So, I went to the little restaurant right outside the Casa and sat down for caprese, piazza and insalata pomodoro (that’s a bowl of tomatoes) and a cafe.  I read my book waiting for the courses and tried to mind my own business, which was not easy.

First, the table next to me was an interesting and loud couple.  She was a Swede and he an Italian.  The language of choice: English, loud English and her favorite word was s***.  They were both ex-military (she was a translator) who had met on some NATO missions.  They both agreed that The Congo is the worst place on earth and that the American military was the only group that new what was going on until Obama became president – just reporting what I heard.  The conversation broke only for moments when he would reach over and kiss her fingers.  Ackward?  Sort of, mostly I was reading my geeky book (by geeky I mean awesome) book about Athanasius Kirchner – shout out to Will L.

There was a little reprieve when the nice American couple sat down in the next table over.  They were recent college grads and even more recently married taking their honeymoon in happy Rome.  My heart was a moved to think about a number of the happy couple I recently married and those to be married – EMILY & NICK I LOVE YOU – in coming days.  All in all I kept to myself but was enchanted by all humanity around me.

Eventually the cafe had been drank (drunk?) and it was time to head home.  Home.   This is is now and, strangely, it feels that way.  As I walked the streets of Rome I didn’t feel like a stranger, I felt like a local, like one who belongs here.  Maybe that’s just sentiment but it’s still true, or at least feels true.

I am home.

But lonely a bit.  No one else is here.  I have the entire palace empty to myself.  When I pulled out my keys I noted the little charm I had attached to it.  My little heart – Libby – had given me a charm she made shortly after she heard I was leaving for Rome and I put it on my Roman room keys.  I hadn’t really noticed it until just that moment as I put the key into the door of the Casa feeling all alone in my huge Roman home.

I realized I am not alone.  There is  a good God Who brought me here.  Parents and family that will always support me.  Friends who will pray for me and help me if I need.  And Libby.

Not bad at all.

There are still a few mountains to cross but I will get there.  Pray for me.

## [CHECK YOUR UNDERSTANDING]
1. Reproduce the Rome blog post word for word from "But lonely a" to "need.  And Libby.".
2. Write the next part of the Rome blog post, following on from its final line.
The records aren't needed for anything here.

## [GIVEN INFORMATION]
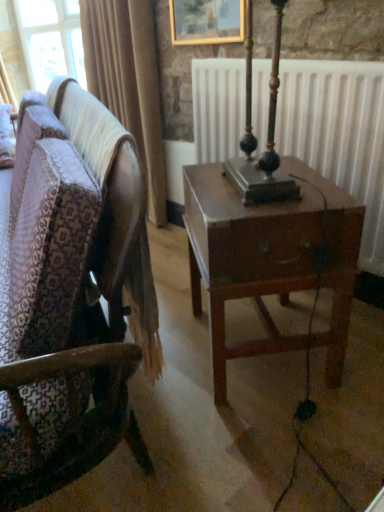
Question: Can you confirm if wooden chair at center is shorter than gold-framed painting at upper center?

Choices:
 (A) no
 (B) yes

Answer: (A)

Question: Is wooden chair at center at the left side of gold-framed painting at upper center?

Choices:
 (A) no
 (B) yes

Answer: (B)

Question: Considering the relative sizes of wooden chair at center and gold-framed painting at upper center in the image provided, is wooden chair at center bigger than gold-framed painting at upper center?

Choices:
 (A) yes
 (B) no

Answer: (A)

Question: Does wooden chair at center turn towards gold-framed painting at upper center?

Choices:
 (A) yes
 (B) no

Answer: (B)

Question: Does wooden chair at center come behind gold-framed painting at upper center?

Choices:
 (A) yes
 (B) no

Answer: (B)

Question: From the image's perspective, relative to wooden chair at center, is white matte radiator at center above or below?

Choices:
 (A) below
 (B) above

Answer: (B)

Question: In terms of width, does white matte radiator at center look wider or thinner when compared to wooden chair at center?

Choices:
 (A) thin
 (B) wide

Answer: (A)

Question: In terms of size, does white matte radiator at center appear bigger or smaller than wooden chair at center?

Choices:
 (A) small
 (B) big

Answer: (A)

Question: Would you say white matte radiator at center is to the left or to the right of wooden chair at center in the picture?

Choices:
 (A) right
 (B) left

Answer: (A)

Question: In terms of height, does gold-framed painting at upper center look taller or shorter compared to wooden chair at center?

Choices:
 (A) tall
 (B) short

Answer: (B)

Question: From a real-world perspective, is gold-framed painting at upper center above or below wooden chair at center?

Choices:
 (A) above
 (B) below

Answer: (A)

Question: Is gold-framed painting at upper center inside or outside of wooden chair at center?

Choices:
 (A) inside
 (B) outside

Answer: (B)

Question: In the image, is gold-framed painting at upper center on the left side or the right side of wooden chair at center?

Choices:
 (A) right
 (B) left

Answer: (A)

Question: From a real-world perspective, is gold-framed painting at upper center physically located above or below white matte radiator at center?

Choices:
 (A) below
 (B) above

Answer: (B)

Question: From the image's perspective, relative to white matte radiator at center, is gold-framed painting at upper center above or below?

Choices:
 (A) above
 (B) below

Answer: (A)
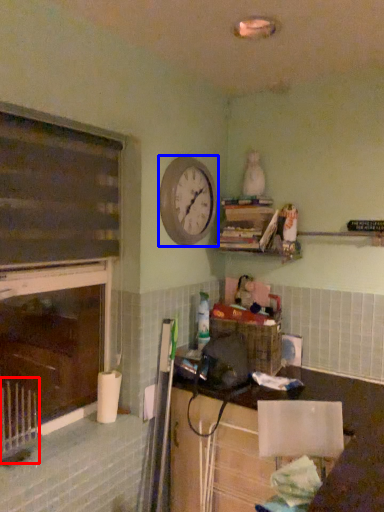
Question: Which point is further to the camera, radiator (highlighted by a red box) or clock (highlighted by a blue box)?

Choices:
 (A) radiator
 (B) clock

Answer: (B)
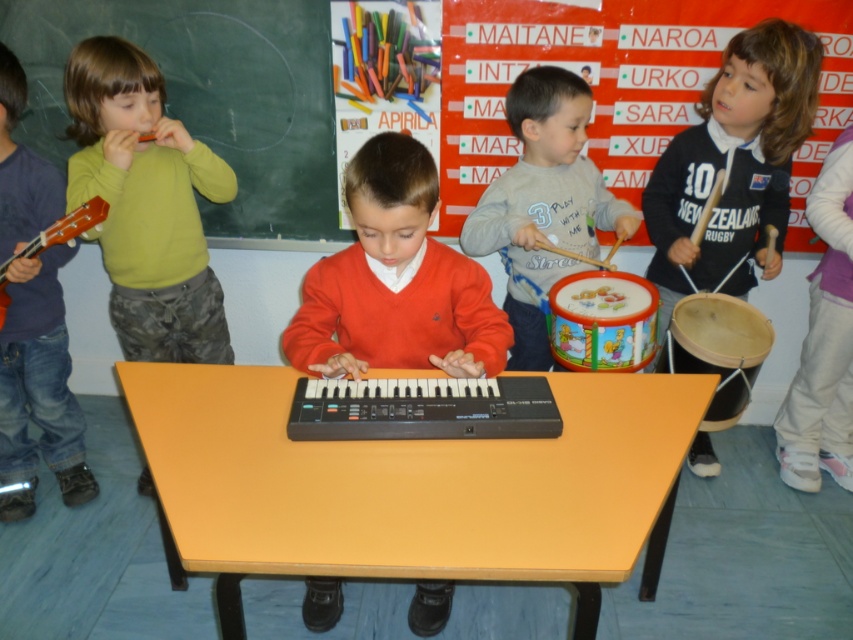
Between blackboard at upper left and wooden drum at right, which one appears on the right side from the viewer's perspective?

wooden drum at right

Which is more to the left, blackboard at upper left or wooden drum at right?

blackboard at upper left

The height and width of the screenshot is (640, 853). I want to click on blackboard at upper left, so click(x=209, y=96).

Where is `matte orange sweater at center`? matte orange sweater at center is located at coordinates (395, 282).

Is matte orange sweater at center closer to camera compared to blue denim jeans at left?

Yes, it is in front of blue denim jeans at left.

I want to click on matte orange sweater at center, so click(395, 282).

Which is behind, point (292, 364) or point (15, 376)?

Positioned behind is point (15, 376).

What are the coordinates of `matte orange sweater at center` in the screenshot? It's located at point(395,282).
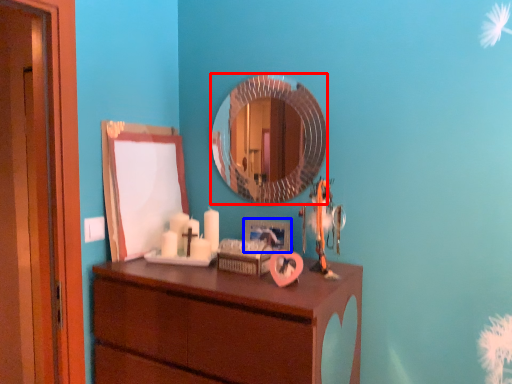
Question: Which object appears closest to the camera in this image, mirror (highlighted by a red box) or picture frame (highlighted by a blue box)?

Choices:
 (A) mirror
 (B) picture frame

Answer: (A)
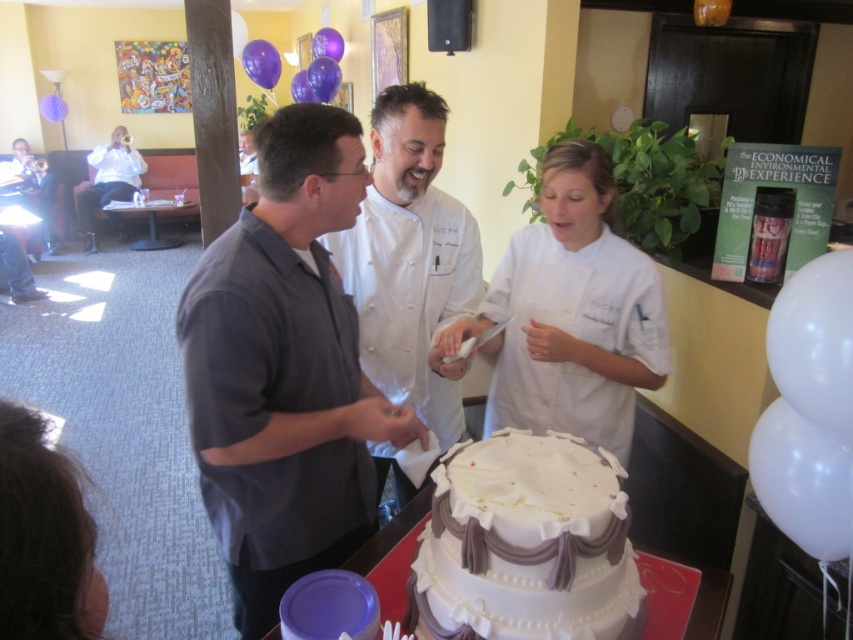
Question: Is white matte chef coat at center wider than white chef coat at center?

Choices:
 (A) no
 (B) yes

Answer: (B)

Question: Considering the relative positions of white fondant cake at center and white chef coat at center in the image provided, where is white fondant cake at center located with respect to white chef coat at center?

Choices:
 (A) right
 (B) left

Answer: (A)

Question: Among these points, which one is farthest from the camera?

Choices:
 (A) (434, 102)
 (B) (596, 372)
 (C) (392, 333)
 (D) (511, 538)

Answer: (C)

Question: Which object is closer to the camera taking this photo?

Choices:
 (A) white matte chef coat at center
 (B) white chef coat at center
 (C) white smooth chef coat at center
 (D) white fondant cake at center

Answer: (D)

Question: Does dark gray shirt at center appear over white matte chef coat at center?

Choices:
 (A) yes
 (B) no

Answer: (B)

Question: Based on their relative distances, which object is nearer to the white fondant cake at center?

Choices:
 (A) white chef coat at center
 (B) white matte chef coat at center

Answer: (B)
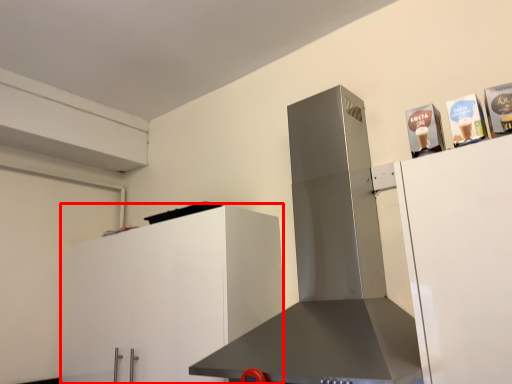
Question: From the image's perspective, considering the relative positions of cabinetry (annotated by the red box) and home appliance in the image provided, where is cabinetry (annotated by the red box) located with respect to the staircase?

Choices:
 (A) above
 (B) below

Answer: (B)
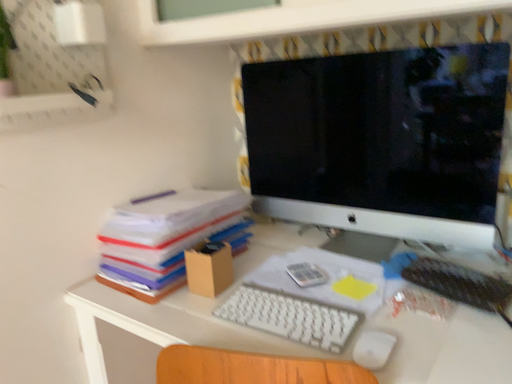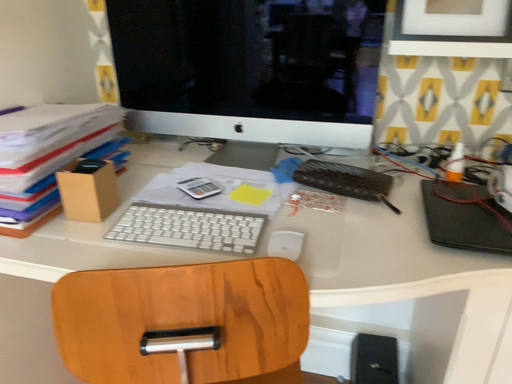
Question: How did the camera likely rotate when shooting the video?

Choices:
 (A) rotated downward
 (B) rotated upward

Answer: (A)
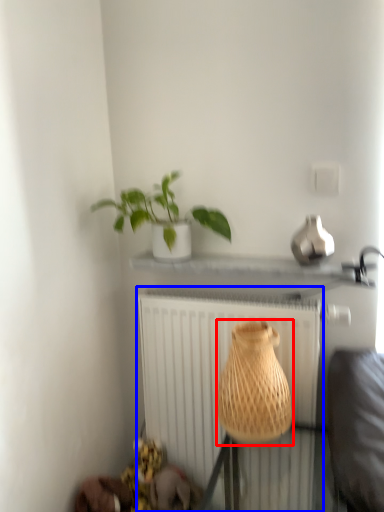
Question: Which object appears closest to the camera in this image, vase (highlighted by a red box) or radiator (highlighted by a blue box)?

Choices:
 (A) vase
 (B) radiator

Answer: (A)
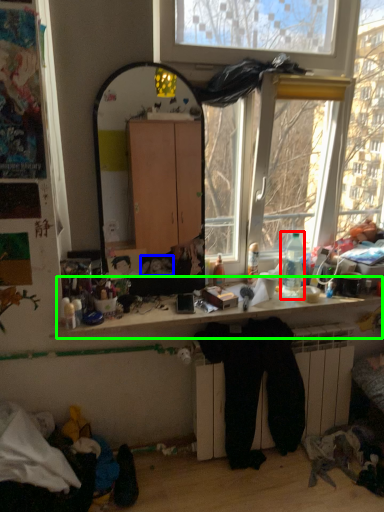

## [ANSWERS TO THE EXERCISES]
1.
But lonely a bit.  No one else is here.  I have the entire palace empty to myself.  When I pulled out my keys I noted the little charm I had attached to it.  My little heart – Libby – had given me a charm she made shortly after she heard I was leaving for Rome and I put it on my Roman room keys.  I hadn’t really noticed it until just that moment as I put the key into the door of the Casa feeling all alone in my huge Roman home.

I realized I am not alone.  There is  a good God Who brought me here.  Parents and family that will always support me.  Friends who will pray for me and help me if I need.  And Libby.

2.
Welcome to Rome

There are no pictures as my technology is not yet up to speed for such endeavors, so you are left with my thoughts.

First – fly Swiss Air if at all possible.  It was the second cheapest flight I found and by far the best international flying experience that I have had, which makes it two for two for Swiss Air.  Check-in was easy, bags (two of them!) flew for free, the plane was clean and actually smelled nice!  The flight crew was beyond friendly and kind.  Airplane food is airplane food but I will say, thank you for a brownie!  All in all, I slept about 5.5 hours of the 8 hour flight and was feelin’ fine.  My trip in the air could no have been more pleasant.

Taxis to Rome are all the same, some are expensive and some are cheap, that’s the only difference.  I did appreciate that the driver took the way down the Ostian Way, past St. Paul’s outside the Walls, the Colosseum, the Roman Forum, St. Mary Major and into the old city.  It was a happy welcome.

Rome is hot, hot, hot.  We are into the upper 80’s by 10:00 am and well into the mid-90’s by noon.  The humidity is down a bit so the shade is some relief but the daytime is very hot.  It is a little after 4 pm local time as I write this and the heat is on!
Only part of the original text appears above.